----- Document passage -----

— -- The Senate voted 51-50 on Tuesday to move forward with a debate on health care reform, even though it was not clear what measure the body will be considering. Vice President Mike Pence cast the tie-breaking vote.
Before the voting began, protesters in the Senate's public gallery chanted "Kill the bill" and "Shame! Shame!"
Sen. John McCain, R-Ariz., who was diagnosed with brain cancer last week, returned to the Senate floor to vote in favor of moving the debate forward. His appearance was met with a standing ovation.
"I voted for the motion to proceed to allow debate to continue and amendments be offered," McCain said. "I will not vote for this bill as it is today. It's a shell of a bill right now. We all know that."
The Senate GOP has been dealt several setbacks, including not having enough votes for its original plan to repeal and replace aspects of Obamacare or for a straight repeal, but President Trump has pushed for Republican lawmakers to make progress on one of his legislative priorities.
Senate Majority Leader Mitch McConnell said the debate on health care in the chamber will be "an open amendment process."

----- Dataset entries -----

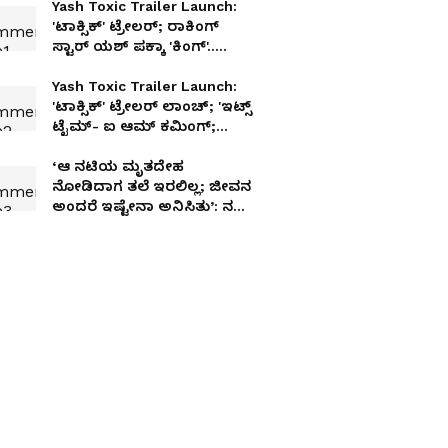
Yash Toxic Trailer Launch:
'ಟಾಕ್ಸಿಕ್' ಟ್ರೇಲರ್; ರಾಕಿಂಗ್
ಸ್ಟಾರ್ ಯಶ್ ಪಕ್ಕಾ 'ಕಿಂಗ್'..
ಹಾಲಿವುಡ್ ರೇಂಜ್ ಮೇಕಿಂಗ್!
Yash Toxic Trailer Launch:
'ಟಾಕ್ಸಿಕ್' ಟ್ರೇಲರ್ ಲಾಂಚ್; 'ಇಟ್ಸ್
ಟೈಮ್- ಐ ಆಮ್ ಕಮಿಂಗ್;
ರಾಕಿಂಗ್ ಸ್ಟಾರ್ ಯಶ್ ಪಕ್ಕಾ
'ಕಿಂಗ್'
‘ಆ ನಟಿಯ ಮೃತದೇಹ
ನೋಡಿದಾಗ ತಲೆ ಇರಲಿಲ್ಲ; ಜೀವನ
ಅಂದರೆ ಇಷ್ಟೇನಾ ಅನಿಸಿತು’: ನಟಿ
ಪ್ರೇಮಾ ಭಾವುಕ ನೆನಪು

-----

Task instructions:
• A. List every person named in the Senate health care article.
• B. Translate this sentence from the Senate health care article into Spanish: "His appearance was met with a standing ovation."
• C. Carry on the Senate health care article from its final sentence.
Nothing in the records is needed.

Answers to the exercises:
• A.
Mike Pence
John McCain
Donald Trump (named only as President Trump)
Mitch McConnell

• B. Su aparición fue recibida con una ovación de pie.

• C.
"This is just the beginning. We're not out here to spike the football. This is the long way," McConnell said after the vote. "But we'll finish at the end of the week, hopefully with a measure that can either go to the House and be taken up or go to conference" — in which differences between the chambers' bills are resolved. "And we're pleased to have been able to take the first step, and that's the direction for today."
In a statement released today, Trump said he applauded senators for "taking a giant step to end the Obamacare nightmare."
"As this vote shows, inaction is not an option, and now the legislative process can move forward as intended to produce a bill that lowers costs and increases options for all Americans," the statement said. "The Senate must now pass a bill and get it to my desk so we can finally end the Obamacare disaster once and for all."